There are different reasons and strategies that drive corporations to expand internationally:
- Raw material seekers are corporations extracting resources, processing them, and making them available on global commodity markets for industrial use. Many emerged at resource-rich locations and developed technical capabilities and scale in the extraction of specific resources. As they grew and as the resources at the initial location became scarcer, the largest corporations started looking for new reserves internationally. Firms in the oil, mining, agriculture, and forest industries are common examples. They are among the first multinational corporations to emerge in the late 19th and early 20th centuries since resources, unlike labor, are a factor of production that cannot be easily substituted.
- Market seekers are corporations mainly involved in the retailing and distribution of goods often manufactured by subcontractors. Emerging from a national market, they expand internationally to achieve economies of scale. This can lead to a large portfolio of goods and valuable brands where distributional efficiency is paramount.

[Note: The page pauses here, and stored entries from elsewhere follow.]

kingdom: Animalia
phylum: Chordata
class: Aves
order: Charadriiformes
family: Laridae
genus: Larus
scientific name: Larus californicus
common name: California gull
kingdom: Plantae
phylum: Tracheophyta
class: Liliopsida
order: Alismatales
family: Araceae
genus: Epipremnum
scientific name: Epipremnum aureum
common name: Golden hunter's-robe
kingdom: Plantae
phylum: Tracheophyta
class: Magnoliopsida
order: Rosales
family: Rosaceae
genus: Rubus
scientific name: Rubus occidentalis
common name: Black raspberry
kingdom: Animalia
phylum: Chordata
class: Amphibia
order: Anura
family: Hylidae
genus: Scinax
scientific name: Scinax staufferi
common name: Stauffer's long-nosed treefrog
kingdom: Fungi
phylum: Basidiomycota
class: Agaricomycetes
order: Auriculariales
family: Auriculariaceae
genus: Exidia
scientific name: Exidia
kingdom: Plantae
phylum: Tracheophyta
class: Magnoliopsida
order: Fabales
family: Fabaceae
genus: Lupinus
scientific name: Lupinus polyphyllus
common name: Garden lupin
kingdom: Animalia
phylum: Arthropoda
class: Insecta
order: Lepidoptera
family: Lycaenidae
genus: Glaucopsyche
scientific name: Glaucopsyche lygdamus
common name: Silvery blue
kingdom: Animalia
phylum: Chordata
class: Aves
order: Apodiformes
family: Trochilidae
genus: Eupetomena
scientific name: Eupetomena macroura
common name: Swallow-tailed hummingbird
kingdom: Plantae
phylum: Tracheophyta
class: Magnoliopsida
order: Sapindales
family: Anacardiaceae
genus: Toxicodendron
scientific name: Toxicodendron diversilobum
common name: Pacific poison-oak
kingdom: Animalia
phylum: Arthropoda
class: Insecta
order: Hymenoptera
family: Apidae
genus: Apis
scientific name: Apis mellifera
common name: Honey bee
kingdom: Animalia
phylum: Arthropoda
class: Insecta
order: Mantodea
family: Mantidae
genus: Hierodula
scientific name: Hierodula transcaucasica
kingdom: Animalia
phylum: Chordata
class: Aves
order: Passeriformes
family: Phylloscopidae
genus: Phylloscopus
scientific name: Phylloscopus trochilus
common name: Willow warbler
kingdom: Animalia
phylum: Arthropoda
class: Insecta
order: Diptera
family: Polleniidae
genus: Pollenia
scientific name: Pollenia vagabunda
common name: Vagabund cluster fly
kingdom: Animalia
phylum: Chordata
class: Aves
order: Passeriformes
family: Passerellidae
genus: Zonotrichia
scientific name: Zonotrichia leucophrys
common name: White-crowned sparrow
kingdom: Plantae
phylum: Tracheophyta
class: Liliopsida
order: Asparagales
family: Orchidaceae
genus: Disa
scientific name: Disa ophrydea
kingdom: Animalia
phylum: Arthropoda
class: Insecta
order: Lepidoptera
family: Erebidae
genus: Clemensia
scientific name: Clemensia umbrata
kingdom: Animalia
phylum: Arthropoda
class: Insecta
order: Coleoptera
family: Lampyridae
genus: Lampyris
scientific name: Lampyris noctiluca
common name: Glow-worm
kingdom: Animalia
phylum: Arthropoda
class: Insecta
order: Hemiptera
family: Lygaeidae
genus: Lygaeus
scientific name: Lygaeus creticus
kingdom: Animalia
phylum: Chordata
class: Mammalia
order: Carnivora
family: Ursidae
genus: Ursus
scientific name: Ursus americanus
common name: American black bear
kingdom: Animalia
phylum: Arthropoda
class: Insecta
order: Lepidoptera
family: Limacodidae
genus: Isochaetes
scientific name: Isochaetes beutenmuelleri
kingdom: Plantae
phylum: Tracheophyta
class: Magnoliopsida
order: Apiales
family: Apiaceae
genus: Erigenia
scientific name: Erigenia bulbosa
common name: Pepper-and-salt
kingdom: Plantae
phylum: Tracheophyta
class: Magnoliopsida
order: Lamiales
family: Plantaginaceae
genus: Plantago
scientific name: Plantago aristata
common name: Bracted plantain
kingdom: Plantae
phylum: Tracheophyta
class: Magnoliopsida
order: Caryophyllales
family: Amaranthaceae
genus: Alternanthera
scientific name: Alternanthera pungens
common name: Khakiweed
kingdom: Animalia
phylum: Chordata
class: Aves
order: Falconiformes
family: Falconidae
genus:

- Low-cost seekers are corporations looking for comparative advantages facing competition. They expand internationally to lower their production costs, particularly input factors such as labor and land. A core goal is to remain competitive, which is particularly the case in several branches of the manufacturing sector, including apparel, furniture, electronics, and mass consumption goods.
- Knowledge seekers are corporations expanding internationally to gain access to technology, techniques, or managerial expertise to increase their capacity for innovation. This often takes place in the acquisition of foreign firms holding key patents.